When they develop their economies, we may see something quite interesting...(They have voices, talent, stamina. They lack knowledge, exposure to this Music and a basic essence of tuning an instrument, in classical terms). So, not now!

Principe


----------



## ScipioAfricanus (Jan 7, 2010)

Scott Joplin who is known mainly for Rags, wrote the opera Tremonisha


----------



## Huilunsoittaja (Apr 6, 2010)

I'm glad I found the recording below, although it's transposed a step down from original for some reason . Some of my favorite S.C. Taylor.


----------



## Art Rock (Nov 28, 2009)

clavichorder said:


> I've sometimes wondered if, throughout the history of the classical tradition spanning more than 6 centuries, any western influenced music was being written in Northern Africa or colonial South Africa or other such places.



View attachment 8884


Link (highly recommended by the way).


----------



## kinzopiano (9 mo ago)

macgeek2005 said:


> I'd like to listen to classical music composed by Africans. Could be African Americans... African Germans... whatever. I'd be particularly interested to hear works in pre-20th century style, either written in that time period or later.
> 
> There's a list of African composers on Wikipedia, but all they are is names.. no pages or information about them. I didn't click them all though.. I figured maybe some of you could quickly point me in the direction of some who have recorded works.

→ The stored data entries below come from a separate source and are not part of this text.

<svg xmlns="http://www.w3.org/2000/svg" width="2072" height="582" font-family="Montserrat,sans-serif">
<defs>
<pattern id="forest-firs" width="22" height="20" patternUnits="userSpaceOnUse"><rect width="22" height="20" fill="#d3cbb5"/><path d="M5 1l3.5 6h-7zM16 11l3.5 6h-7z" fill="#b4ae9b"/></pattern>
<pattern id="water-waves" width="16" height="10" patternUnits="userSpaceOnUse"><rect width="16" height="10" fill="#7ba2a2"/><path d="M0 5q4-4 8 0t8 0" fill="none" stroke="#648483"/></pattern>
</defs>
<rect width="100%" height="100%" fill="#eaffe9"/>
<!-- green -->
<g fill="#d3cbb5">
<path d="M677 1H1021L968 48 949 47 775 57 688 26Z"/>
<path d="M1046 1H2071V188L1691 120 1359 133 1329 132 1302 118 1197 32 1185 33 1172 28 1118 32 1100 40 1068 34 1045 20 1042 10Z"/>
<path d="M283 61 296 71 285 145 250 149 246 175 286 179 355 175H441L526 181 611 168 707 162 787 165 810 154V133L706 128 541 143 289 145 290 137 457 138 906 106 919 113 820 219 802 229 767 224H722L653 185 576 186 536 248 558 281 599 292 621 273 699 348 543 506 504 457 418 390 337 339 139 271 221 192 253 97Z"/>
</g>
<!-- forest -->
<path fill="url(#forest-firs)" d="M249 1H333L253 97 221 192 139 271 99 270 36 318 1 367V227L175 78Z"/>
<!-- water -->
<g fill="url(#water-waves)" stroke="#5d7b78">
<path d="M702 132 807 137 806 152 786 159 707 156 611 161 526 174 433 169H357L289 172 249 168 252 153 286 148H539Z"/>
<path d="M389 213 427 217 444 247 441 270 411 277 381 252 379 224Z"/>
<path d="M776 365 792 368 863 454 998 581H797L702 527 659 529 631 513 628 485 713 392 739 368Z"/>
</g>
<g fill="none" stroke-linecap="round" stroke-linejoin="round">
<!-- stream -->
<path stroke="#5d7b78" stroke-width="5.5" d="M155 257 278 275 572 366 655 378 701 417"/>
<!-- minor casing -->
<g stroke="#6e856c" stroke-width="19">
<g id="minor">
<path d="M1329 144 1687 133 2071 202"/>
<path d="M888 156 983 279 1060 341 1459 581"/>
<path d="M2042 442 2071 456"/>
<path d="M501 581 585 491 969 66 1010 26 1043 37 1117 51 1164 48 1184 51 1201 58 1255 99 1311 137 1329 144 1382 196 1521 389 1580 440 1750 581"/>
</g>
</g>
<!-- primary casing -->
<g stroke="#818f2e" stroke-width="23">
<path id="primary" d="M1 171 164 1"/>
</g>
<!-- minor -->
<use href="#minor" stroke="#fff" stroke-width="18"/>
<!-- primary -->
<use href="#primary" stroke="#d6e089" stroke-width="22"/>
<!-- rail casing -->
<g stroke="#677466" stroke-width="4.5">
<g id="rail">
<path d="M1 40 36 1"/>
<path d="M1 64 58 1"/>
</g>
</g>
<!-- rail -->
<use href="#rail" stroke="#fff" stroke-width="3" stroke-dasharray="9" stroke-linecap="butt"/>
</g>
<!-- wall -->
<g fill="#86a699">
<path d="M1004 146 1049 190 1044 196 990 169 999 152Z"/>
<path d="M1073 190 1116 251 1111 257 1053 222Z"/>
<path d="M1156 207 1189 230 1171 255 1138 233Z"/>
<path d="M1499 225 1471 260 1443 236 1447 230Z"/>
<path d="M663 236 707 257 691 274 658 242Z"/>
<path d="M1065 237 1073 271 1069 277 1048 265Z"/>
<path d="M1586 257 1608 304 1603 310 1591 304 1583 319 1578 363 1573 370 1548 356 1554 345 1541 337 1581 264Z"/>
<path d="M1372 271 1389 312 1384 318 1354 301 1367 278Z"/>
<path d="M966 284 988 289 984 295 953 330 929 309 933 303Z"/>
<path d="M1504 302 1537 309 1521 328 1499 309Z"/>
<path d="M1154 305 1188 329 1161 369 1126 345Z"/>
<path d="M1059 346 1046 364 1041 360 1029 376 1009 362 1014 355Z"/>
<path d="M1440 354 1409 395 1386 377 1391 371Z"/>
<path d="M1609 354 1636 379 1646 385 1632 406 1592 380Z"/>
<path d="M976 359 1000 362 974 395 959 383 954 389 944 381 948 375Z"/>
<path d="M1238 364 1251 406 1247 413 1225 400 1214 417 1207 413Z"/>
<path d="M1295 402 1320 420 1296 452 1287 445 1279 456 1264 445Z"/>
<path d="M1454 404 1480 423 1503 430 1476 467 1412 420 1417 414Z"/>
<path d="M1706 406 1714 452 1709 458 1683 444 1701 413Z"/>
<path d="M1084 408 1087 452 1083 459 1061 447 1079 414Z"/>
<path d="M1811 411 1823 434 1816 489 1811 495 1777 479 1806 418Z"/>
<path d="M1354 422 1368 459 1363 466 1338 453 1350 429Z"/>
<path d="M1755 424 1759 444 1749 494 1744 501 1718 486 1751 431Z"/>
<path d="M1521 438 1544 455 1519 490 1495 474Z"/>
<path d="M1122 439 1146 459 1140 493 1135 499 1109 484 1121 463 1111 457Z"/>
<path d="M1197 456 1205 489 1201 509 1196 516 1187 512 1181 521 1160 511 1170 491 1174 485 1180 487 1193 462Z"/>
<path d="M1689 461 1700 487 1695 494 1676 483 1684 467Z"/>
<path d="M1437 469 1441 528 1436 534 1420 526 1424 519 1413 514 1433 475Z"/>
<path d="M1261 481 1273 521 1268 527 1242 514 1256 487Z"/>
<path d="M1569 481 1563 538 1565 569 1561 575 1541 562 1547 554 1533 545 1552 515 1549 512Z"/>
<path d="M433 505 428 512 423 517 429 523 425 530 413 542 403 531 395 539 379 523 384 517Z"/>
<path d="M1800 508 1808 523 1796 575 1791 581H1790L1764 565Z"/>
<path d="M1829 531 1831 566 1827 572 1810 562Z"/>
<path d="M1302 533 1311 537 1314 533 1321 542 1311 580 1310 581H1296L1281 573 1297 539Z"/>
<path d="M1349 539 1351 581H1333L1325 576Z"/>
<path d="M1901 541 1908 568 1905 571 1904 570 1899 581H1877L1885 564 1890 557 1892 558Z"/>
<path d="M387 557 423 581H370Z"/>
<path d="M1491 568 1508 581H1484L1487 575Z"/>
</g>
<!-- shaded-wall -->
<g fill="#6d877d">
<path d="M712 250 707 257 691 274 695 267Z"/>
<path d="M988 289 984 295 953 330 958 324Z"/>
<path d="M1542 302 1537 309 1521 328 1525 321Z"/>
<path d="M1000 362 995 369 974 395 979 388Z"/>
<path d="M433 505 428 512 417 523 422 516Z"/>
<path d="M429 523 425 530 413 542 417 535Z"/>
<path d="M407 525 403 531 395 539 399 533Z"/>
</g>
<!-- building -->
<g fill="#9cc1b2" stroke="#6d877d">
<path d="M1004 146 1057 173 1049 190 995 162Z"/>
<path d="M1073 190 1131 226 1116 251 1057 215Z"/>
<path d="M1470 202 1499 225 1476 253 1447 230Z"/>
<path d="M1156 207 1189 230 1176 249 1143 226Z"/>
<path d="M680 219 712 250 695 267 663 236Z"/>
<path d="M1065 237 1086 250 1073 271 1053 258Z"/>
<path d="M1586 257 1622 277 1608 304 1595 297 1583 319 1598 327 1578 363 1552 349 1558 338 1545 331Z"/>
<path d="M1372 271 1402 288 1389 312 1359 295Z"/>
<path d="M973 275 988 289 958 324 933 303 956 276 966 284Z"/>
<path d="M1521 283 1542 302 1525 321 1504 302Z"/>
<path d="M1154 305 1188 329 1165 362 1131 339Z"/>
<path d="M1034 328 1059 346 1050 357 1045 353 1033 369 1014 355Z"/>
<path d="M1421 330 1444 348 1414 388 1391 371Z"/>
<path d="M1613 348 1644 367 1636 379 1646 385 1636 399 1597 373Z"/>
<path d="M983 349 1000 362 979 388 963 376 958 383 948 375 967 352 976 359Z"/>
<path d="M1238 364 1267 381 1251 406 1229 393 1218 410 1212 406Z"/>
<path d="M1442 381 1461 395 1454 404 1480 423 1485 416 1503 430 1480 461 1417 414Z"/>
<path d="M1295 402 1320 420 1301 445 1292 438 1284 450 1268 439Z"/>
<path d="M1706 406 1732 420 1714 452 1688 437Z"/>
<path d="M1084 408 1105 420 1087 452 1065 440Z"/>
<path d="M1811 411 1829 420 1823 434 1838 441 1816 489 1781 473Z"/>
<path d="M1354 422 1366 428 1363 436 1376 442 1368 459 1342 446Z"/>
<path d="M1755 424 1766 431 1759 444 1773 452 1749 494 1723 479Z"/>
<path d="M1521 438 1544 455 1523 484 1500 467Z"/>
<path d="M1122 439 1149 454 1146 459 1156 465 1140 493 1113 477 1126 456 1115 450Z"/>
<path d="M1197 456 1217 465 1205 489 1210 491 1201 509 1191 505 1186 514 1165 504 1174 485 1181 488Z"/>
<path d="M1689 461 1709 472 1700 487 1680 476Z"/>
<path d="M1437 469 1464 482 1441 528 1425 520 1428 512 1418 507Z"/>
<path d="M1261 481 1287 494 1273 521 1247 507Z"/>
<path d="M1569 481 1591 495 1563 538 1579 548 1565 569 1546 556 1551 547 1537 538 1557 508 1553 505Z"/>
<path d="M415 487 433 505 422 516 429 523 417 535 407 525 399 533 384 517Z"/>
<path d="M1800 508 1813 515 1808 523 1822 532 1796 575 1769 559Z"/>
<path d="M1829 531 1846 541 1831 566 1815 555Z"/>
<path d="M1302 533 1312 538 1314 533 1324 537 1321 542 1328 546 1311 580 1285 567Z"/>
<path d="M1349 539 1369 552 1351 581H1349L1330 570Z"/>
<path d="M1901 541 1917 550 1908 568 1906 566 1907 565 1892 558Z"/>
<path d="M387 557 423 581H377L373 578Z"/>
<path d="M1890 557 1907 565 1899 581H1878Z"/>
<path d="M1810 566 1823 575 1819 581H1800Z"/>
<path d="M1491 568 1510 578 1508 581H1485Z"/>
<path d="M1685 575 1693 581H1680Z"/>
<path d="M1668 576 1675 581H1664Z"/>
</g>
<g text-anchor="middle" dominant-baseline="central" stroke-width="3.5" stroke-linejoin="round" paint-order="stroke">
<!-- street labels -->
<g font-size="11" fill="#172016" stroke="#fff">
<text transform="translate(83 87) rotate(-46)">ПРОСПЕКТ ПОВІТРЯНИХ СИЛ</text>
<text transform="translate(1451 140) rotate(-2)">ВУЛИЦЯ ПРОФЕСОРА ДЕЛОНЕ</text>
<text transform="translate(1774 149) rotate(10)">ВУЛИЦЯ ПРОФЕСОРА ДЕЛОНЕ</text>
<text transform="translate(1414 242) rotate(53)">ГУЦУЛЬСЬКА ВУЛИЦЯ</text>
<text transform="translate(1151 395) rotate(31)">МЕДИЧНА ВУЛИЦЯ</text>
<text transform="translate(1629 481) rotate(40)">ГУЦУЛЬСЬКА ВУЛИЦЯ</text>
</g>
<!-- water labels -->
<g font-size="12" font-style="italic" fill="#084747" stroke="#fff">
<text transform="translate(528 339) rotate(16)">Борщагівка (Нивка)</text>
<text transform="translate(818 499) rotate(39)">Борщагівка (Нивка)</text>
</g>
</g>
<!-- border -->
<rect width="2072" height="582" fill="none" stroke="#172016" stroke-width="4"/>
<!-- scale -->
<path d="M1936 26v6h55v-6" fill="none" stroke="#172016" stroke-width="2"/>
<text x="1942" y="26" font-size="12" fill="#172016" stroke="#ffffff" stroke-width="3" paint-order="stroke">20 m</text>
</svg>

You can check out this video recording of popular music compositions by Akin Euba - Scene from Traditional life


----------



## kinzopiano (9 mo ago)

macgeek2005 said:


> I'd like to listen to classical music composed by Africans. Could be African Americans... African Germans... whatever. I'd be particularly interested to hear works in pre-20th century style, either written in that time period or later.
> 
> There's a list of African composers on Wikipedia, but all they are is names.. no pages or information about them. I didn't click them all though.. I figured maybe some of you could quickly point me in the direction of some who have recorded works.


You can also check out this video by Kingsley Otoijamun 👉 African Pianism on YouTube.

I am pretty sure you would like it.


----------



## Enthusiast (Mar 5, 2016)

Isn't the griot tradition in much of West Africa a classical tradition, albeit not a _western_ classical one?


----------